* Activity
Repeat the lines in the records from "เฮง สนใจศึกษาค้นคว้าเรื่องธรรมชาติ เรื่อง" through "Explorando los beneficios de la valía de", switching "Fencing" to "Swordplay" and leaving everything else unchanged. Omit the pictures and give only those lines.

Items from a dataset:
┌────────

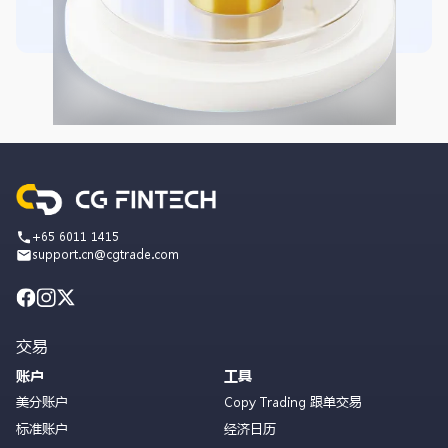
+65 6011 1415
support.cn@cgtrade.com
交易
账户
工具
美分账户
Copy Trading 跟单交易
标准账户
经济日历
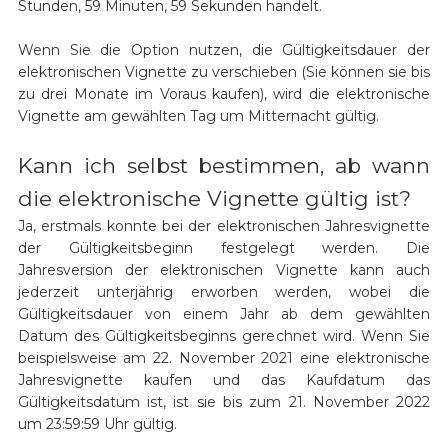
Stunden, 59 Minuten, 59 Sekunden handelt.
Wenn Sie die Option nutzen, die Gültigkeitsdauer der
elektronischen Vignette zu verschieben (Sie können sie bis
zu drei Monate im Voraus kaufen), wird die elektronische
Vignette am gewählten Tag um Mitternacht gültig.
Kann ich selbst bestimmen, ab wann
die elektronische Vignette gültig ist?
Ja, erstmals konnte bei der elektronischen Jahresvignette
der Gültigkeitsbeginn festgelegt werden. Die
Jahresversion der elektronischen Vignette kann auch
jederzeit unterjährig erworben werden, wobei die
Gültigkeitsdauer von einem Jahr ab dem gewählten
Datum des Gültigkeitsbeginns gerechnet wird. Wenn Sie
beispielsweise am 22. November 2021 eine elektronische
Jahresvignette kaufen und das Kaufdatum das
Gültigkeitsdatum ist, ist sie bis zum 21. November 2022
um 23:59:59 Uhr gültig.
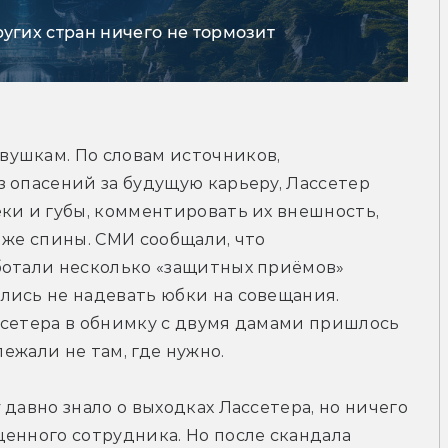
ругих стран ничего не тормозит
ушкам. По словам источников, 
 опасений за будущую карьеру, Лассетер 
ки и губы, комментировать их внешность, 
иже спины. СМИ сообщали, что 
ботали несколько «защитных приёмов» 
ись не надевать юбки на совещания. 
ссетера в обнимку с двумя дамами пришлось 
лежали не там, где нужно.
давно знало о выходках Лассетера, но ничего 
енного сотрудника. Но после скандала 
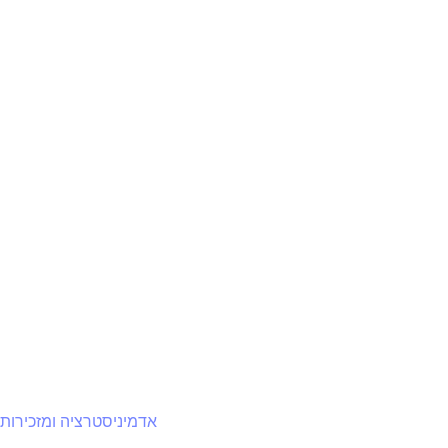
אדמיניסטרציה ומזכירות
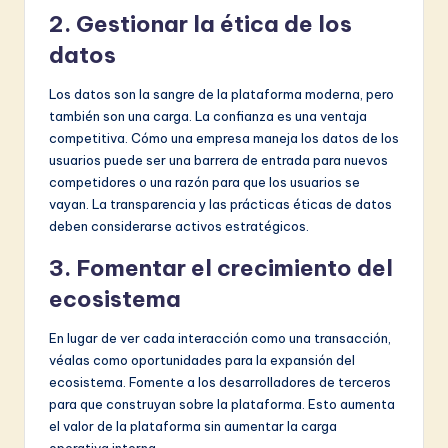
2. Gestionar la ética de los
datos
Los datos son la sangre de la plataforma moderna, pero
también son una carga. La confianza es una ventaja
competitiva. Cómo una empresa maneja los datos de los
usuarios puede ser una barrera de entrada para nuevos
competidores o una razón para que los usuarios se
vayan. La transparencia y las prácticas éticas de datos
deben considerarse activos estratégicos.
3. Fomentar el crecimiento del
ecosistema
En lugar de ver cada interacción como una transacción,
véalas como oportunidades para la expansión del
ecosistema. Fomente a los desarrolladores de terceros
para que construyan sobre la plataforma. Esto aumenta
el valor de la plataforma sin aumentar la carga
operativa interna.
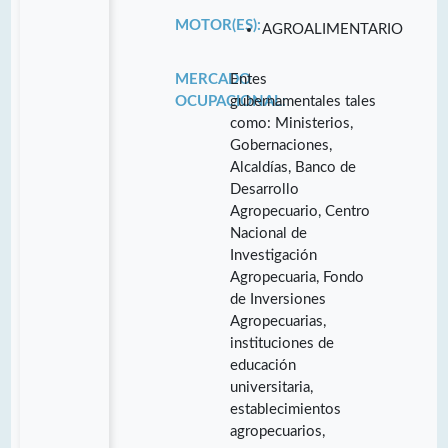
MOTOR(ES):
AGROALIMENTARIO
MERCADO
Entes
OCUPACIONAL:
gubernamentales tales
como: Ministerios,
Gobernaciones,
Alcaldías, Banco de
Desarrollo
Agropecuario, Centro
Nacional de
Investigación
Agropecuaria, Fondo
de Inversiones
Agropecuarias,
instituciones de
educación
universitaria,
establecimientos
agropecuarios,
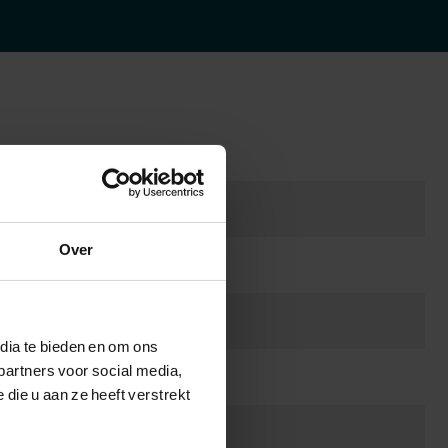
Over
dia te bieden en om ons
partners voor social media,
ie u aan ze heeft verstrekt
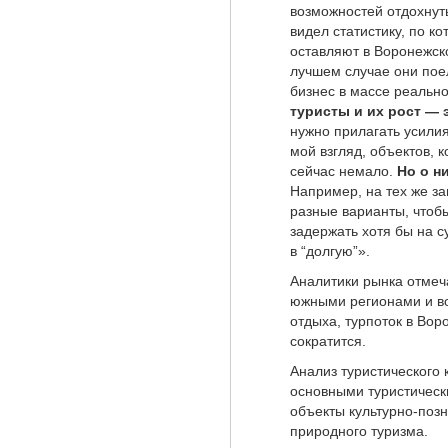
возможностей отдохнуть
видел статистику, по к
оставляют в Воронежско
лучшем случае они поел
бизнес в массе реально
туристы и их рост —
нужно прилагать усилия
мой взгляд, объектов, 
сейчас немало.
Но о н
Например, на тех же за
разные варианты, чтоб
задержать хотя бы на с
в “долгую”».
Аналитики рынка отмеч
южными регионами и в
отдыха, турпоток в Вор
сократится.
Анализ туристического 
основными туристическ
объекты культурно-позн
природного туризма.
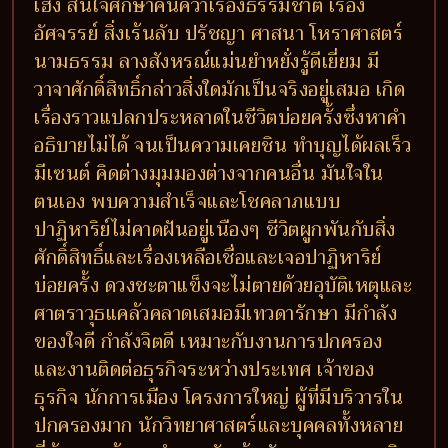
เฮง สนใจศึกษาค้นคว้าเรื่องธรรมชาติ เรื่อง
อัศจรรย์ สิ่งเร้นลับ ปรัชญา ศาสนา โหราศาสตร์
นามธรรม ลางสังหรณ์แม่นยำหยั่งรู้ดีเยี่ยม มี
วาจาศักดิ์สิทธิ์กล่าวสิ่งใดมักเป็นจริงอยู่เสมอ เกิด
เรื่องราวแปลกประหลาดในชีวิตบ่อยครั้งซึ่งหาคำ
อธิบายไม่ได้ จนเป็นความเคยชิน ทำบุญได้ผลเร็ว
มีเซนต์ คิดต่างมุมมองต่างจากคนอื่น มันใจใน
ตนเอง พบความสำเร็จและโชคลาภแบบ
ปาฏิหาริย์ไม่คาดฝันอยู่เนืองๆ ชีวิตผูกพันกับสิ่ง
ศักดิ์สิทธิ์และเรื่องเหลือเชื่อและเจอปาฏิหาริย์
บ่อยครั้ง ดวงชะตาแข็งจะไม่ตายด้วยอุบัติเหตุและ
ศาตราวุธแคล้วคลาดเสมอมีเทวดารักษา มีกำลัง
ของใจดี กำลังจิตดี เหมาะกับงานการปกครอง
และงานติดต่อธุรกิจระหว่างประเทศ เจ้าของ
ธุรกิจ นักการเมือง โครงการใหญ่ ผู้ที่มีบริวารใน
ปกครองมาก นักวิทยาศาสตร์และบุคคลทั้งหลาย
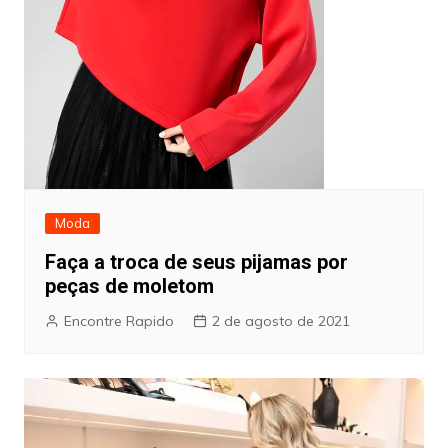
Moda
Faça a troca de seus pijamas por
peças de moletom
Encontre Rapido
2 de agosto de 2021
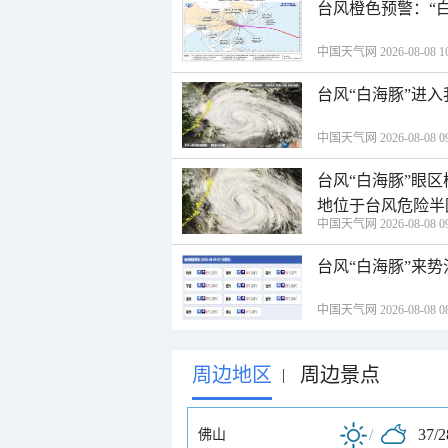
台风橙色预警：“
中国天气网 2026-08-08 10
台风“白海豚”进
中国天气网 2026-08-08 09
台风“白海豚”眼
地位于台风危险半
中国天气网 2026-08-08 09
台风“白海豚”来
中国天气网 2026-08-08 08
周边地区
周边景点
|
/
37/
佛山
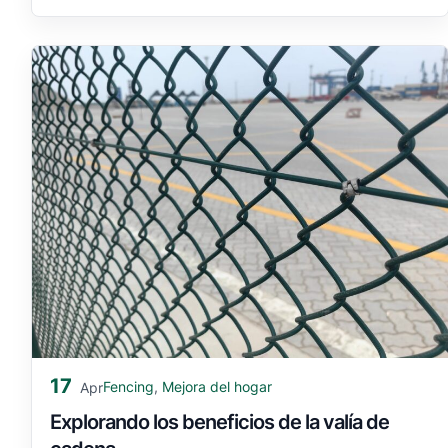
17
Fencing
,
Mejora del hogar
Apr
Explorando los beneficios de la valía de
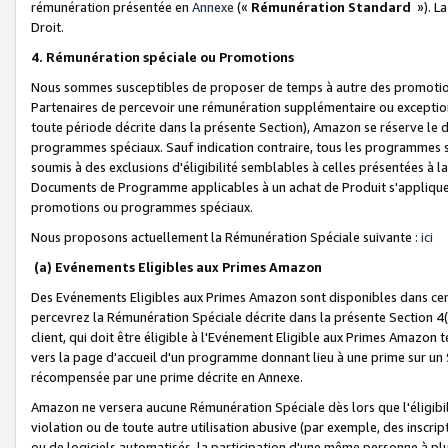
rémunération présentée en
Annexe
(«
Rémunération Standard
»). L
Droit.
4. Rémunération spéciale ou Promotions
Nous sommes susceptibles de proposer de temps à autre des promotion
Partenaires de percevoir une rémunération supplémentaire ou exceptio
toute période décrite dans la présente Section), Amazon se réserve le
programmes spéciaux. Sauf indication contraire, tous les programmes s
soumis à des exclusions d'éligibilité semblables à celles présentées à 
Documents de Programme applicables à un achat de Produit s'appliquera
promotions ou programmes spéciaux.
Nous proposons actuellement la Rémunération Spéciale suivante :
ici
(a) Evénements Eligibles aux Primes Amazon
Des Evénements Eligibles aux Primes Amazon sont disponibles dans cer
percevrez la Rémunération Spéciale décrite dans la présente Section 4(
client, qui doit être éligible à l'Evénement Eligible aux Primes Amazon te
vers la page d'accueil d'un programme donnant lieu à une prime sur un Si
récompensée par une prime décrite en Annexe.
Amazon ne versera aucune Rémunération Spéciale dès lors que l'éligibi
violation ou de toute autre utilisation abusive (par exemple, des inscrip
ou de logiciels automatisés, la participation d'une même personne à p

└────────

* Answer area
เฮง สนใจศึกษาค้นคว้าเรื่องธรรมชาติ เรื่อง
อัศจรรย์ สิ่งเร้นลับ ปรัชญา ศาสนา โหราศาสตร์
นามธรรม ลางสังหรณ์แม่นยำหยั่งรู้ดีเยี่ยม มี
วาจาศักดิ์สิทธิ์กล่าวสิ่งใดมักเป็นจริงอยู่เสมอ เกิด
เรื่องราวแปลกประหลาดในชีวิตบ่อยครั้งซึ่งหาคำ
อธิบายไม่ได้ จนเป็นความเคยชิน ทำบุญได้ผลเร็ว
มีเซนต์ คิดต่างมุมมองต่างจากคนอื่น มันใจใน
ตนเอง พบความสำเร็จและโชคลาภแบบ
ปาฏิหาริย์ไม่คาดฝันอยู่เนืองๆ ชีวิตผูกพันกับสิ่ง
ศักดิ์สิทธิ์และเรื่องเหลือเชื่อและเจอปาฏิหาริย์
บ่อยครั้ง ดวงชะตาแข็งจะไม่ตายด้วยอุบัติเหตุและ
ศาตราวุธแคล้วคลาดเสมอมีเทวดารักษา มีกำลัง
ของใจดี กำลังจิตดี เหมาะกับงานการปกครอง
และงานติดต่อธุรกิจระหว่างประเทศ เจ้าของ
ธุรกิจ นักการเมือง โครงการใหญ่ ผู้ที่มีบริวารใน
ปกครองมาก นักวิทยาศาสตร์และบุคคลทั้งหลาย
Moda
Faça a troca de seus pijamas por
peças de moletom
Encontre Rapido
2 de agosto de 2021
台风橙色预警：“
中国天气网 2026-08-08 10
台风“白海豚”进
中国天气网 2026-08-08 09
台风“白海豚”眼
地位于台风危险半
中国天气网 2026-08-08 09
台风“白海豚”来
中国天气网 2026-08-08 08
周边地区
周边景点
|
/
37/
佛山
17
Swordplay
,
Mejora del hogar
Apr
Explorando los beneficios de la valía de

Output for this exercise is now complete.